Lo sfondo su cui si muove la questione risale in verità a ben prima della fine del 2022. Molti degli imputati fanno infatti parte del movimento dei disoccupati del 7 novembre, nato a Bagnoli, quartiere operaio della periferia di Napoli, nel 2013. Sin dai suoi primi giorni di vita, il movimento si è battuto nella lotta alla disoccupazione, proponendo e presentando alle amministrazioni piani di reinserimento lavorativo per i disoccupati e le persone che vivono in condizioni sociali di difficoltà, che spaziano dalla manutenzione del verde pubblico, alla valorizzazione del patrimonio artistico e culturale, al rimboschimento, e alla riqualificazione di vecchie aree dismesse. Una di queste ultime si trova proprio a Bagnoli, che fino all’inizio degli anni ’90 è stata sede di un grande polo siderurgico dell’Ex Italsider (Ilva).
Nel periodo che va dalla fine del 2022 ai primi mesi del 2023, i disoccupati hanno lanciato una vasta campagna di mobilitazione in coordinazione con sindacati e movimenti locali per portare avanti le proprie rivendicazioni. Molti lavoratori erano ormai già formati, e, denunciavano gli attivisti, malgrado la presenza di fondi, non era ancora stato avviato alcun progetto di reinserimento lavorativo. Davanti alla mancanza di risposte, le manifestazioni si sono fatte più frequenti e rumorose, e sono iniziate a comparire le prime denunce.
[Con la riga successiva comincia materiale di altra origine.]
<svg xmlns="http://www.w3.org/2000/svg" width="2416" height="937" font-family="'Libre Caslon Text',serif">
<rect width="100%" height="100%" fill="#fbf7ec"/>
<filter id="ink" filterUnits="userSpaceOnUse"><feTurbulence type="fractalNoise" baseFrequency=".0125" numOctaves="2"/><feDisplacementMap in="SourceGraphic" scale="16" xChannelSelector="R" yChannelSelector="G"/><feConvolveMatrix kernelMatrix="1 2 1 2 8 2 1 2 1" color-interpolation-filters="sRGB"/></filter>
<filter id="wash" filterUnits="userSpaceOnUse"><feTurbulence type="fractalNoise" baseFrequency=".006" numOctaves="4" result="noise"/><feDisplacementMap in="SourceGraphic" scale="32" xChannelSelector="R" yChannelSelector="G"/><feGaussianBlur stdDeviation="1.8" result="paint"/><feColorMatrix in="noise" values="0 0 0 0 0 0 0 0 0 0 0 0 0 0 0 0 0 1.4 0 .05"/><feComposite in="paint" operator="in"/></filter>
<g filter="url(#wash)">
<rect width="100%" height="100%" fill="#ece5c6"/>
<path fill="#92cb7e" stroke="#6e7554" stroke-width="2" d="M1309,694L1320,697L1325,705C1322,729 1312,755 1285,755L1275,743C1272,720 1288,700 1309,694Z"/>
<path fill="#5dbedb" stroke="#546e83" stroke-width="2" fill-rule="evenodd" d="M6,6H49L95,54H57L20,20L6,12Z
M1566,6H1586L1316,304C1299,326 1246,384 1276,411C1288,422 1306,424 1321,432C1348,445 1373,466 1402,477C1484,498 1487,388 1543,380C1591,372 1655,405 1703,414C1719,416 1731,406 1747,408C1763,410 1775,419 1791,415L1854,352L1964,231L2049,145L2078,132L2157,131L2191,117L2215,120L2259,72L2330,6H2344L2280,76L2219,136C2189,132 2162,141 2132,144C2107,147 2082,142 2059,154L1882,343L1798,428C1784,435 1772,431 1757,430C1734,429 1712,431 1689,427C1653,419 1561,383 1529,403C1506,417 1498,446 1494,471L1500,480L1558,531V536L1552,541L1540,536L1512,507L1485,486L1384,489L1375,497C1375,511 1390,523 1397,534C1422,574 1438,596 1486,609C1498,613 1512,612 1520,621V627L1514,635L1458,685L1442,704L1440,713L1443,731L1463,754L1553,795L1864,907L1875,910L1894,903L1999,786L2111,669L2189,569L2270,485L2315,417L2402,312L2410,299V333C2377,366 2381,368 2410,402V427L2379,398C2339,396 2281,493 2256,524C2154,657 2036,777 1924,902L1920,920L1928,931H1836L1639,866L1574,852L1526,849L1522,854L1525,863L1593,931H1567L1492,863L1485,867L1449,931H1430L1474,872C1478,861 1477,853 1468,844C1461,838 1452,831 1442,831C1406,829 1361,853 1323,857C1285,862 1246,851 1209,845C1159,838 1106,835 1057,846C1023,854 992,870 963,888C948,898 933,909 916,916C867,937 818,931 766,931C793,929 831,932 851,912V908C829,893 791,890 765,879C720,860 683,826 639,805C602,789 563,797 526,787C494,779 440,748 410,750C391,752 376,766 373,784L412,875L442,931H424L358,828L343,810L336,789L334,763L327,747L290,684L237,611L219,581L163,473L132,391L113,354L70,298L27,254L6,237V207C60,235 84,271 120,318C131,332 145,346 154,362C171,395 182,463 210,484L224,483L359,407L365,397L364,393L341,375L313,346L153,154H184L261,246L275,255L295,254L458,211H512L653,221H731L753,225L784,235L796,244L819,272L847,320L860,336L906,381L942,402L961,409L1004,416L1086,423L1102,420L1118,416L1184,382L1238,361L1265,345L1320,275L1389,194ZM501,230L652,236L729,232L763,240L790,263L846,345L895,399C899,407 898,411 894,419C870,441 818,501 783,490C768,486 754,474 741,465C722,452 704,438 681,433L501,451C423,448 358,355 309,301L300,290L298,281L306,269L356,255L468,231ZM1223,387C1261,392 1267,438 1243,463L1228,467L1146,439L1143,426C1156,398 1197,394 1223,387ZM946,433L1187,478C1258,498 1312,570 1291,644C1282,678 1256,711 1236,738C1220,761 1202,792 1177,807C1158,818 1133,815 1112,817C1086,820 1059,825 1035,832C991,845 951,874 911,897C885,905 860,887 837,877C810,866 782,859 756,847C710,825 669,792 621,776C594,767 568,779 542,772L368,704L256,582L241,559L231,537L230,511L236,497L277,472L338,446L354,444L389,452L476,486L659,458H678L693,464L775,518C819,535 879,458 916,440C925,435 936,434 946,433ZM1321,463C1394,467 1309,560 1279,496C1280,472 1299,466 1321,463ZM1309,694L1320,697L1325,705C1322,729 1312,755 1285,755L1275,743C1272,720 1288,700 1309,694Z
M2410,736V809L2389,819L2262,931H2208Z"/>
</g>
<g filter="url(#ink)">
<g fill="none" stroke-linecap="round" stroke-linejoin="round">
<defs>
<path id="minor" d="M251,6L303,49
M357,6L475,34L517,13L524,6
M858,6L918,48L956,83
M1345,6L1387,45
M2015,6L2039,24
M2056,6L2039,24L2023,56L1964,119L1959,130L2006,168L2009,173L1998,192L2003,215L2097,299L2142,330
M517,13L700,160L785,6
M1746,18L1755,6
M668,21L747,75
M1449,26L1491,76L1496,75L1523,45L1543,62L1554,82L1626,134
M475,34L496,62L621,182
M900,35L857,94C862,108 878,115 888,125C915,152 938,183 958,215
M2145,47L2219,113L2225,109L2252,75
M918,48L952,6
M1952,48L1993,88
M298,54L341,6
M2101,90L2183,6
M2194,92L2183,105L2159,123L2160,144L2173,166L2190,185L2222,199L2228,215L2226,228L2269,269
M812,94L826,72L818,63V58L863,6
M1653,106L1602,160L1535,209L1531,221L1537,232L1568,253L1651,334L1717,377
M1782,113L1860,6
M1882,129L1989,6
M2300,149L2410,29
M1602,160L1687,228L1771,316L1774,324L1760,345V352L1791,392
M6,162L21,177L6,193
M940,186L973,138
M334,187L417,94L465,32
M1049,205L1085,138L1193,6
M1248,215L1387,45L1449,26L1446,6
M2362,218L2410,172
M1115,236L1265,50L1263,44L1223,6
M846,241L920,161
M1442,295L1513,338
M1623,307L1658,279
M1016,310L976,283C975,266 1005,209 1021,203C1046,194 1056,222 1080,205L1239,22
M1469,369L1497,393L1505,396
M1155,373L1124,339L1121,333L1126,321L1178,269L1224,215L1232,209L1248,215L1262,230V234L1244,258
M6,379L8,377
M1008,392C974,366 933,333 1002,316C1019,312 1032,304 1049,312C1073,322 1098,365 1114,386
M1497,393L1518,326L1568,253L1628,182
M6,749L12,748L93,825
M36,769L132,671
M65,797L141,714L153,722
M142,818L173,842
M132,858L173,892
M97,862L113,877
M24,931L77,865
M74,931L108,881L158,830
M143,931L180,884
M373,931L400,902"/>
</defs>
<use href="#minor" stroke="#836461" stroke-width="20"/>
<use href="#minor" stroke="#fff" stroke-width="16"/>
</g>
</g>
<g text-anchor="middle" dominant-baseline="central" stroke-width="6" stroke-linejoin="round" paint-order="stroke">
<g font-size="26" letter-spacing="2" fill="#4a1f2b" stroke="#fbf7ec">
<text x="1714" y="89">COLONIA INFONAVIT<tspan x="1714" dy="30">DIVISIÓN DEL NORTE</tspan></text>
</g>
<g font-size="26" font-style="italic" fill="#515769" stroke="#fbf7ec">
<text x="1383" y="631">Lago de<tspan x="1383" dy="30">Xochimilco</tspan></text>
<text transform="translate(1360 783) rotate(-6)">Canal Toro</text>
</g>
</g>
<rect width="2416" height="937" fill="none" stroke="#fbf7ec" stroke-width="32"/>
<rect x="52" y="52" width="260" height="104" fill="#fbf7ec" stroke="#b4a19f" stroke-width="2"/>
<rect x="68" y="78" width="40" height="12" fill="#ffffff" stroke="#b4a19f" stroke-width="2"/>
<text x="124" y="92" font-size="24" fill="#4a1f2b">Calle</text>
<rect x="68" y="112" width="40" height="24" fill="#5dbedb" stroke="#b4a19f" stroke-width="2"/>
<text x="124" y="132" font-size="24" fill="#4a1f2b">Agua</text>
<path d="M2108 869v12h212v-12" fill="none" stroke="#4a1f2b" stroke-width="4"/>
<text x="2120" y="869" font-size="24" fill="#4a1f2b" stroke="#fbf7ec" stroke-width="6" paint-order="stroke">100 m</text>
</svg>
Le richieste dei manifestanti, accostabili a quelle di realtà nazionali come la piattaforma Insorgiamo dei lavoratori di GKN, sono sempre coincise con i loro obiettivi iniziali: avviare progetti per fornire lavoro a tutti i disoccupati, coniugando questa esigenza alle necessità di Napoli, attraverso un investimento su potenziali impieghi utili a livello sociale.